Fearless
(Senza paura) è il nuovo film di Peter
Weir, regista australiano autore di film memorabili nello scavare
nell'ombra dell'animo umano, esposto ora alla minaccia ancestrale della
natura (Picnic ad Hanging Rock,
L'ultima onda),
ora all'imprevedibile reazione della propria sensibilità di fronte
agli stimoli culturali di una società lacerata (Gli
anni spezzati, L'attimo
fuggente). Questo nuovo lavoro scava ancora una volta in entrambe
le direzioni, mettendosi drammaticamente a confronto con l'essenza del
vivere e con il mistero della morte.
Max Klein (Jeff Bridges) è un aitante architetto miracolosamente
sopravvissuto ad un disastro aereo. Le prime, straordinarie sequenze ce
lo presentano mentre guida un gruppo di sopravvissuti attraverso un campo
di granturco: ne escono come da una giungla d'incubo, passano accanto ai
tronconi del velivolo distrutto, si incontrano con i primi soccorritori.

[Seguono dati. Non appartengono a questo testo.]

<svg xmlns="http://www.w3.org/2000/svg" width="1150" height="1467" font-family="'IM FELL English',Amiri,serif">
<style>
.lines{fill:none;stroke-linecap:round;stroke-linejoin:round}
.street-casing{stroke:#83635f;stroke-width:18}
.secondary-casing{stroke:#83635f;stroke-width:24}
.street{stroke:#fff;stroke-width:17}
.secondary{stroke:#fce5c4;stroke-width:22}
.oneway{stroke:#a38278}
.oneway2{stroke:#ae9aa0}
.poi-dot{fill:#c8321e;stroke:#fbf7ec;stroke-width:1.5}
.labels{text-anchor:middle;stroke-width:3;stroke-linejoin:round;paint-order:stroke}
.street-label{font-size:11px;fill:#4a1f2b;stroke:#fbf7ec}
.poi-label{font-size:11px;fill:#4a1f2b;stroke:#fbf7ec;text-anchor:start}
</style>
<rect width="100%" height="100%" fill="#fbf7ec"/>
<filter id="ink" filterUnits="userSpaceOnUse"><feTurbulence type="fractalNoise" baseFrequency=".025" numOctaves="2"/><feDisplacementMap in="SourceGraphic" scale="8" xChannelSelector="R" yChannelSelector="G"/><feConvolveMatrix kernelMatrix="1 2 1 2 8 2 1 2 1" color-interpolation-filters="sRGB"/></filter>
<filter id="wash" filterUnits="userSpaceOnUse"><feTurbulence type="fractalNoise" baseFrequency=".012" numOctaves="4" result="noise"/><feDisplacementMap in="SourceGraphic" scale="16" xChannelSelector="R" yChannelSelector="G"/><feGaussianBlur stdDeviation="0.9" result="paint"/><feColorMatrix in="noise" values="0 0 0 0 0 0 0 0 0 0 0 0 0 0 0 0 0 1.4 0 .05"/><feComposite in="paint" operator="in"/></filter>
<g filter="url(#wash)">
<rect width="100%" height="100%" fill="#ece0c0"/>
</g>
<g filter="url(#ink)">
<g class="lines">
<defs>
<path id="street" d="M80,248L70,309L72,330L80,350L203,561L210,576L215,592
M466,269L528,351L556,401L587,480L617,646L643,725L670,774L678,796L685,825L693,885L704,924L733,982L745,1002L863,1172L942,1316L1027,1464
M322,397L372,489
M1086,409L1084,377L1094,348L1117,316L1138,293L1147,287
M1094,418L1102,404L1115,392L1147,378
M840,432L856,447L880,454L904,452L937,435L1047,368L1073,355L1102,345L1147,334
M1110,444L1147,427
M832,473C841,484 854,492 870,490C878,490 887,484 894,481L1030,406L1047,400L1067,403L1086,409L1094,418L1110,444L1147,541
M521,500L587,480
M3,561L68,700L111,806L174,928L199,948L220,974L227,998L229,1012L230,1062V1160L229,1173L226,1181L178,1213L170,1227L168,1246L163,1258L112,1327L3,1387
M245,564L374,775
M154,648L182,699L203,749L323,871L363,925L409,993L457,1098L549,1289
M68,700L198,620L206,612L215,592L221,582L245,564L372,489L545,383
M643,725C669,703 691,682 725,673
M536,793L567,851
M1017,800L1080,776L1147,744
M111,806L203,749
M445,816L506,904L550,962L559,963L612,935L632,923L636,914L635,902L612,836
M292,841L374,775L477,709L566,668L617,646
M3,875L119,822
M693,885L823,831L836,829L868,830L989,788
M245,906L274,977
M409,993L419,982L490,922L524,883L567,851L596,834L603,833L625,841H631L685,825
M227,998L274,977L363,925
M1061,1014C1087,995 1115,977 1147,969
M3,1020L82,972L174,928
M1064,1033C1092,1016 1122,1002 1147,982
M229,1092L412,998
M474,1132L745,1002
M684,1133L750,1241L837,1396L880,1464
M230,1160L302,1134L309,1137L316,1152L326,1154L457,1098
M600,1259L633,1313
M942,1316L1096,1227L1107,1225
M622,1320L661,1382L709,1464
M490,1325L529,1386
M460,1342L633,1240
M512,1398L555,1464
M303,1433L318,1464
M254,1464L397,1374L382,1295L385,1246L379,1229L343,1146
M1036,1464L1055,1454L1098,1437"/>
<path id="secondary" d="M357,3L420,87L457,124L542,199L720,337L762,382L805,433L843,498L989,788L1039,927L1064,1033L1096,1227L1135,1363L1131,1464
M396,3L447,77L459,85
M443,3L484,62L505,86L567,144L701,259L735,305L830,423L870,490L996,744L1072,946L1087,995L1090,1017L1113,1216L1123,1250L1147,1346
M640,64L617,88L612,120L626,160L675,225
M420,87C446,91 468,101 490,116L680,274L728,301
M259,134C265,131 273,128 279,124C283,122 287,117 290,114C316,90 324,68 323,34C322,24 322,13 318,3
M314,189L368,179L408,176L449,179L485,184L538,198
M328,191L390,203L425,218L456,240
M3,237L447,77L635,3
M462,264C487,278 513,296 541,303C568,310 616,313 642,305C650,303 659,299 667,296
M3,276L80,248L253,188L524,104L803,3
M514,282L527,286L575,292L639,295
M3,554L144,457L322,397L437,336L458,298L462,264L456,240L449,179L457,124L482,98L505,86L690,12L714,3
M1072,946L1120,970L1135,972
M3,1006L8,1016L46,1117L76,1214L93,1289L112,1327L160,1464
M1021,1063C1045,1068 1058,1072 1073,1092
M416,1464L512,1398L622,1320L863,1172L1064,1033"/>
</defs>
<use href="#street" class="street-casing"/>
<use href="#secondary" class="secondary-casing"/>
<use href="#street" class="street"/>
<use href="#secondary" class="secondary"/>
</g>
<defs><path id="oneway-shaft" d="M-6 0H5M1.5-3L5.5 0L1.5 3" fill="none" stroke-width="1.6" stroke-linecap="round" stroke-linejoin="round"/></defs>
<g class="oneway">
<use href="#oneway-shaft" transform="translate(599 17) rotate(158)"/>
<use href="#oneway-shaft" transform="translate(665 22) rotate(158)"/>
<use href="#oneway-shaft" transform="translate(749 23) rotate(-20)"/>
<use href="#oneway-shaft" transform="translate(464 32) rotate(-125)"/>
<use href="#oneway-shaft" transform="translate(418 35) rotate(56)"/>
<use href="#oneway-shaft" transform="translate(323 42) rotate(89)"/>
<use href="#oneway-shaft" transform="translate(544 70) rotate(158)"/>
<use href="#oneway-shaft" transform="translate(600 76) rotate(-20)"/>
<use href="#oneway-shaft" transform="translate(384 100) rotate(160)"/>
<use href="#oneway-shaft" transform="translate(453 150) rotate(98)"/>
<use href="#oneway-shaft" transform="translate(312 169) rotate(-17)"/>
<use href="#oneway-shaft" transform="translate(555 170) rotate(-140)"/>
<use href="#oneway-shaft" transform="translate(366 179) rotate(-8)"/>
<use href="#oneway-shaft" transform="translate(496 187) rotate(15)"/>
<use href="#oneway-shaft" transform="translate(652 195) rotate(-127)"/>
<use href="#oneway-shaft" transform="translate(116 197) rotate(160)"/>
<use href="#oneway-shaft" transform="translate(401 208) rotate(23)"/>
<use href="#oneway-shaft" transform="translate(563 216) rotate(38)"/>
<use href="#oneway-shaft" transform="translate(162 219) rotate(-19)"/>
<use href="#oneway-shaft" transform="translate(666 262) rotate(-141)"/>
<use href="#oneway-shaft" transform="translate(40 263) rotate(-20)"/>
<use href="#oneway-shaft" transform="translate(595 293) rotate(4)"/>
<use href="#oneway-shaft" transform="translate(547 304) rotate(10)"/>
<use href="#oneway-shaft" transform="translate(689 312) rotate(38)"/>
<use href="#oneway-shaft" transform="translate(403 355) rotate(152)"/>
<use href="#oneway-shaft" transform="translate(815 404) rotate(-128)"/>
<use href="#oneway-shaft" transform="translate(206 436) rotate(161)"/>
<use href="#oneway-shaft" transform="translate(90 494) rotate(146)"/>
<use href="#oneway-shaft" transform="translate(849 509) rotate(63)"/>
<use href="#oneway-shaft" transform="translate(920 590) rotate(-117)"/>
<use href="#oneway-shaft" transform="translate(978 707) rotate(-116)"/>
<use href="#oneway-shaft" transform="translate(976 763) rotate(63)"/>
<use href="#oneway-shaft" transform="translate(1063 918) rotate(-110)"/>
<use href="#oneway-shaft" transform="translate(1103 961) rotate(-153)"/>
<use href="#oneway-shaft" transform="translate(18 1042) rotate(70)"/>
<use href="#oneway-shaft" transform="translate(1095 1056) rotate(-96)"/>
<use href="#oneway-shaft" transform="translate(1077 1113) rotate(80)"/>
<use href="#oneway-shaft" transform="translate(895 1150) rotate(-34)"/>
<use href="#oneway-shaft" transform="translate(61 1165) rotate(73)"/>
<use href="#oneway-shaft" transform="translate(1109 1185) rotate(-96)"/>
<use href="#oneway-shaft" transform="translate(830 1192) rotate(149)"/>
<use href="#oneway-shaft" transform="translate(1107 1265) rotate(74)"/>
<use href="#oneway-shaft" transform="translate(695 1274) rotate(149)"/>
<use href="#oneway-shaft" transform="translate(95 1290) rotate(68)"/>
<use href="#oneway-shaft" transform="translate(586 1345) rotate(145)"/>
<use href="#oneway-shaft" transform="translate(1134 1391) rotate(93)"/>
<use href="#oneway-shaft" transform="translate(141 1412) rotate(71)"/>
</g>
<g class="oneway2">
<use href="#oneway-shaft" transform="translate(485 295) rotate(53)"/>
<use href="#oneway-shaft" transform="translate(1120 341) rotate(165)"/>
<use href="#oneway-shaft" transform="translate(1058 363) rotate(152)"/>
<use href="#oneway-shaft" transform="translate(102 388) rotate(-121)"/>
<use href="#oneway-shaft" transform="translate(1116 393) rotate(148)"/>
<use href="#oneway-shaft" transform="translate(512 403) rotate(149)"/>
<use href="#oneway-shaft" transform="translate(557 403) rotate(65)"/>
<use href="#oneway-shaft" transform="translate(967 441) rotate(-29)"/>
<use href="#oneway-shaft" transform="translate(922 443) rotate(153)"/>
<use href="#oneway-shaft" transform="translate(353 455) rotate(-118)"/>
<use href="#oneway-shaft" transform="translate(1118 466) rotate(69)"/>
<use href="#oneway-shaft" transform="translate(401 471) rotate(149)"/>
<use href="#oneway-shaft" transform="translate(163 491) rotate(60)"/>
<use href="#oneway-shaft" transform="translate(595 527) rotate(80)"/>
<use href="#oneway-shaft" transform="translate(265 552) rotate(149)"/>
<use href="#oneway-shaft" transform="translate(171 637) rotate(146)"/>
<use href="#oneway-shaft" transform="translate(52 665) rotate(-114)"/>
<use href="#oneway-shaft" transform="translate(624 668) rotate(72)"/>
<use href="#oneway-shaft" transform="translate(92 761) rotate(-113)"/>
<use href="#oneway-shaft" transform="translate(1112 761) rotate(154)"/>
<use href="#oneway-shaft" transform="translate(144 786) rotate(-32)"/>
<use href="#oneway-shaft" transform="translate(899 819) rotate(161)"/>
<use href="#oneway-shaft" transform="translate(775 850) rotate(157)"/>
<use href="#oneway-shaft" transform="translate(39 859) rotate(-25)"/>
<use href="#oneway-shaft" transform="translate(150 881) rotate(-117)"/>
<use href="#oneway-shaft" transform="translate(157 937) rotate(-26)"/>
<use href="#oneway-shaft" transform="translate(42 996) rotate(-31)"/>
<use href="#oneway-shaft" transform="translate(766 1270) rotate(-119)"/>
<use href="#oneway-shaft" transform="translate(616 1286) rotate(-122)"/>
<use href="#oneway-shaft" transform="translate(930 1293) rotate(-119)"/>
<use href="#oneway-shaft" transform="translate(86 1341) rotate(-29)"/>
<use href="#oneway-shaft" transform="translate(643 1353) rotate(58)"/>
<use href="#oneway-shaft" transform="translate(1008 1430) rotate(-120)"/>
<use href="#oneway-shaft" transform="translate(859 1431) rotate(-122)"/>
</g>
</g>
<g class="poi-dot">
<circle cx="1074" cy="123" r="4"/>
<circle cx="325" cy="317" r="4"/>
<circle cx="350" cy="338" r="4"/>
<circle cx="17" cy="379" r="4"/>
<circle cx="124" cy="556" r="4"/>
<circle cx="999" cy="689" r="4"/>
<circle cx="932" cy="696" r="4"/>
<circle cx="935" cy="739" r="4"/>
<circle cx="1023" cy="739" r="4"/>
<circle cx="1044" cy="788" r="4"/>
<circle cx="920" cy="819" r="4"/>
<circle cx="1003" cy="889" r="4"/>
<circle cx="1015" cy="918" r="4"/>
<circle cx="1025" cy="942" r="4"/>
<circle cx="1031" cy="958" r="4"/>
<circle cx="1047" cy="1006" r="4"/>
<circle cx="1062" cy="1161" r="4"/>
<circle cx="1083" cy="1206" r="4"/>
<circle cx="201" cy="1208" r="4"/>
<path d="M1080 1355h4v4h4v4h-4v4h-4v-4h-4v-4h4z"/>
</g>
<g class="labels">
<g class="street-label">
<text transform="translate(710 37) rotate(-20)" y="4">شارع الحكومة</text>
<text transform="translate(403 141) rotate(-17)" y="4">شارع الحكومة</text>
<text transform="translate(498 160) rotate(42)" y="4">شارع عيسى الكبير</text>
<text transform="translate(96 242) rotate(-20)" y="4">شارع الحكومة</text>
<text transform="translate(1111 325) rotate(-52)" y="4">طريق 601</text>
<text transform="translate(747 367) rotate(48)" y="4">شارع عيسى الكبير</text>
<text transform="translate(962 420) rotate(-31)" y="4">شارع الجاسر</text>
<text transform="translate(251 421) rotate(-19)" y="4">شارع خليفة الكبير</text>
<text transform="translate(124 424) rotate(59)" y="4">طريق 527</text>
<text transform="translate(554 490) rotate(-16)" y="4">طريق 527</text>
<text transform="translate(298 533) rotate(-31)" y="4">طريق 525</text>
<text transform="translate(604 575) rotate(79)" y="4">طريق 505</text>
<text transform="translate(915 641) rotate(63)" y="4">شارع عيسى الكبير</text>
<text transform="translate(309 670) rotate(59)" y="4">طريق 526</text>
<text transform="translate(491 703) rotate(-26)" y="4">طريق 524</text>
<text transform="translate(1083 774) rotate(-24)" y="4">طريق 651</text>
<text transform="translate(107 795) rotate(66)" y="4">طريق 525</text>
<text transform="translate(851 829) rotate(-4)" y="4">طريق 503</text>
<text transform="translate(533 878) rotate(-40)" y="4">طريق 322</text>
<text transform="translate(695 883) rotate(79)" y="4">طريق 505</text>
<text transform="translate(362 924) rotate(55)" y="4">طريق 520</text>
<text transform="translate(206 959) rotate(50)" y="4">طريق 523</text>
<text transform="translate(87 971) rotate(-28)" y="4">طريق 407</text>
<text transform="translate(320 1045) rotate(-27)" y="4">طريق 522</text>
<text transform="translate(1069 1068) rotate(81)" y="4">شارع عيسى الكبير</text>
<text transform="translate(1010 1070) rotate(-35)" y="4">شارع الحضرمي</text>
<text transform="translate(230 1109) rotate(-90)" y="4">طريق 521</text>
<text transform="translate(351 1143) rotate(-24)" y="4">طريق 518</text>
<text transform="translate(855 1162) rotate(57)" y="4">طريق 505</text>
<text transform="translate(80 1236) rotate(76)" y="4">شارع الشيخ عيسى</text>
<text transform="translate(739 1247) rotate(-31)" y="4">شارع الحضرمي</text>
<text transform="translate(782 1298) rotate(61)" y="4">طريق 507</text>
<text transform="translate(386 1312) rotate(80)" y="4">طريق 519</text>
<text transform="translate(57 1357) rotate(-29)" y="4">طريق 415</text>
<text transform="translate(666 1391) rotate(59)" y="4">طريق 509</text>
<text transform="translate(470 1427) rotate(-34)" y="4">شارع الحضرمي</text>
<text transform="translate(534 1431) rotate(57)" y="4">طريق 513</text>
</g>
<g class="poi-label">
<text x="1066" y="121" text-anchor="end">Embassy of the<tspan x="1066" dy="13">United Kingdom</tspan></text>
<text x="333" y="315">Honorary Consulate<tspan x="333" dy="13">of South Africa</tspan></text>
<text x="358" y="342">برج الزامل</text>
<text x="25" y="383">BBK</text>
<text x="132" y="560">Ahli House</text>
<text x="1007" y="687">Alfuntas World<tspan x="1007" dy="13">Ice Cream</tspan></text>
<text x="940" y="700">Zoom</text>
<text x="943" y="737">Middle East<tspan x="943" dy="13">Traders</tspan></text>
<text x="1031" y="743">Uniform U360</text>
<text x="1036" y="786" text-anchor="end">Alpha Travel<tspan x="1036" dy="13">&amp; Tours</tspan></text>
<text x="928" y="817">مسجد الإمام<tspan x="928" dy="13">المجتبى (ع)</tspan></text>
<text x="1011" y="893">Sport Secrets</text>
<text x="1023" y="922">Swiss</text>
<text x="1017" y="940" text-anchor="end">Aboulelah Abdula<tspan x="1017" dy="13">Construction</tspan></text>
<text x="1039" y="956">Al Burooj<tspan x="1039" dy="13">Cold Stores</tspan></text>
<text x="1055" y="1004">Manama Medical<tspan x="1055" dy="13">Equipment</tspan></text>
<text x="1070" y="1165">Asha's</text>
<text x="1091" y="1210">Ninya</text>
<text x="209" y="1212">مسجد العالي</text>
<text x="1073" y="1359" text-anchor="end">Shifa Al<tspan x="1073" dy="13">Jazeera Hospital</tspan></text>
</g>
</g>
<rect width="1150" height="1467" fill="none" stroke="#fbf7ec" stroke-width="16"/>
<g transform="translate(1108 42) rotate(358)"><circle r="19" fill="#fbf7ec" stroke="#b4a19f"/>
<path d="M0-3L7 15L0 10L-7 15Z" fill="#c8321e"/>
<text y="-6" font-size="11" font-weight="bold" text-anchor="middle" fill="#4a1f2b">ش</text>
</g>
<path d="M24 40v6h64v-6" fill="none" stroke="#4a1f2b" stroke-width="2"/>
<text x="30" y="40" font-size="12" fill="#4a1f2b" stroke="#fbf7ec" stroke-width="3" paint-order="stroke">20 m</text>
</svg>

E mentre Max vaga stralunato, come un angelo della provvidenza tra la catastrofe,
lo sguardo della macchina da presa s'allarga sui campi "falciati"

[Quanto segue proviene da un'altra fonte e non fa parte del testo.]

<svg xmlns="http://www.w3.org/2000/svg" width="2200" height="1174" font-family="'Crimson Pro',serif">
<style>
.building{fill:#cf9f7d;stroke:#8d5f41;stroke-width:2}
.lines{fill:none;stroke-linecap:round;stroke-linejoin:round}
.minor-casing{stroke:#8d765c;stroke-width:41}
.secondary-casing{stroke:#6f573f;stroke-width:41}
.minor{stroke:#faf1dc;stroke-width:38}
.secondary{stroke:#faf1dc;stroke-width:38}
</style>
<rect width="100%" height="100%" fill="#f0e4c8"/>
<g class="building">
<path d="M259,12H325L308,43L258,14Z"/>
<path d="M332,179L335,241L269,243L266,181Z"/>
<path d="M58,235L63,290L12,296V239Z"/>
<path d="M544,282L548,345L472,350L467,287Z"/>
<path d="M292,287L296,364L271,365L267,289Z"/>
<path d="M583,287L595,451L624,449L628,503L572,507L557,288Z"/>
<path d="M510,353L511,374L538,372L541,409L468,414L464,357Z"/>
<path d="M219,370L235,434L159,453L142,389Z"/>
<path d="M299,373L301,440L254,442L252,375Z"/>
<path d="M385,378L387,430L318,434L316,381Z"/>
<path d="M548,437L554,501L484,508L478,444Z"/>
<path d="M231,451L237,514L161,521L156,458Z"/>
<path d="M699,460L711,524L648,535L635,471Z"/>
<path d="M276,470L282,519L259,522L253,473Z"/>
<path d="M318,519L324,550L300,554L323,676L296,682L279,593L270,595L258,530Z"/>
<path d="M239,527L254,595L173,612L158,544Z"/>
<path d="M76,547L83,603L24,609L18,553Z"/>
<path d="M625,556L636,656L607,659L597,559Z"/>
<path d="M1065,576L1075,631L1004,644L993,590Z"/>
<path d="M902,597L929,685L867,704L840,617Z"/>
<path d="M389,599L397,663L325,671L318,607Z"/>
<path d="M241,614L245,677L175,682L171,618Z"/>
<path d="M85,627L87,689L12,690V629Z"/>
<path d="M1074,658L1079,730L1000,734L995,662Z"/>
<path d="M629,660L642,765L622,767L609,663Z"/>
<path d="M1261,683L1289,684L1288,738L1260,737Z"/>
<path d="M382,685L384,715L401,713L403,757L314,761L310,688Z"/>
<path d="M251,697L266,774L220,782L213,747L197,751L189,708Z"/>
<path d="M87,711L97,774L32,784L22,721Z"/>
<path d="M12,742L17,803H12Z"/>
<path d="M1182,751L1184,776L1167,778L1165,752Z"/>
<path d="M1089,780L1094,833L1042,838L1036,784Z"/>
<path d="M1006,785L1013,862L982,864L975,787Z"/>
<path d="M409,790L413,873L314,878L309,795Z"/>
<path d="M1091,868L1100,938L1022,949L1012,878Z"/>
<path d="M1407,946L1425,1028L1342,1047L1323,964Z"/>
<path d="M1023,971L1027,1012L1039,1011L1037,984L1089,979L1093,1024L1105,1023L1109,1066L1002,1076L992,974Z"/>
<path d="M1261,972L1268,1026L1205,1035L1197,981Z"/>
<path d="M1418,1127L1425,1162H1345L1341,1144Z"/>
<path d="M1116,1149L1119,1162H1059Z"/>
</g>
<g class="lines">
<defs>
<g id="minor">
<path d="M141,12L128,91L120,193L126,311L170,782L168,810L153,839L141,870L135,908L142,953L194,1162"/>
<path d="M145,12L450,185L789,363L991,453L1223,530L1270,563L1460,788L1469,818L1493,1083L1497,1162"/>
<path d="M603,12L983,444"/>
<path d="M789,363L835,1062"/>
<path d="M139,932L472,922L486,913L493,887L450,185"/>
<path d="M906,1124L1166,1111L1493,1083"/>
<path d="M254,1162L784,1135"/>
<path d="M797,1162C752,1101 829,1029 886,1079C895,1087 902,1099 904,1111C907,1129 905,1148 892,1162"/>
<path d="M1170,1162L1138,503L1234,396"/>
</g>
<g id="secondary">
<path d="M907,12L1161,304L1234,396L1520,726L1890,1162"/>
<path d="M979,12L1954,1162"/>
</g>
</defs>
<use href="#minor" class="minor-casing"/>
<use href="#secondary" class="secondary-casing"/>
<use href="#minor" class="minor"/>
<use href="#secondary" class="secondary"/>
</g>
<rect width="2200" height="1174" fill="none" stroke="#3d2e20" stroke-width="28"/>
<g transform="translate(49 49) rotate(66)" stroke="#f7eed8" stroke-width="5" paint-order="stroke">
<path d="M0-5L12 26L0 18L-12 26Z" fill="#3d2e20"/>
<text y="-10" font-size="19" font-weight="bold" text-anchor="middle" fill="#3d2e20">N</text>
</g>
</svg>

dall'impatto e la panoramica dall'alto visualizza in tutta la sua concretezza
l'entità della tragedia.
Un incipit di grande effetto in cui la parabola narrativa di
Fearless
è praticamente già conclusa: Max è un uomo nuovo che
ha visto in faccia la morte e che non può continuare a vivere come
prima nell'ipocrisia del quotidiano. Il suo ruolo di "eroe" non
lo tocca, si trova a disagio nei cliché borghesi del suo ambiente,
non comunica più né con la moglie (Isabella Rossellini) né
col figlio. Le sue attenzioni si riversano su Carla, un'altra sopravvissuta
(ma che nella tragedia ha perso il suo bambino), e con lei prova a ricostruire
un senso del vivere in cui i due credono di poter viaggiare come fantasmi
attraverso gli eventi, liberi di apprezzare solipsisticamente "l'odore,
il sapore, la bellezza della vita", invulnerabili al pericolo
ed alle preoccupazioni poiché "superare la paura dà
euforia, diventa una droga".
Weir, in quanto australiano costretto all'esperienza continua del trasporto
aereo, ha apertamente dichiarato il suo personale coinvolgimento emotivo
nell'affrontare una simile tematica ("volare è una di quelle
rare situazioni della vita moderna in cui siamo costretti a prendere coscienza
della nostra mortalità"), ma al suo sforzo di coniugare,
in feconda riflessione, scetticismo e fede, razionalità e istinto,
arte e misticismo non sempre corrisponde una dinamica cinematografica convincente.
Eppure, tra tanto cinema di banali certezze, ben venga l'irrisolutezza
di un'opera come questa che, attraverso, le contraddizioni di uno stile
cinematografico non perfetto, prova a rispondere, con sofferta sincerità,
alle contraddizioni del vivere, ben più imperfetto, di questo XX
secolo. Almeno per una volta Max e Carla arrivano a capire meglio se stessi
e sanno darsi fiducia reciproca: "Gli Stati Uniti sono finiti,
ma tu ed io siamo in splendida forma!"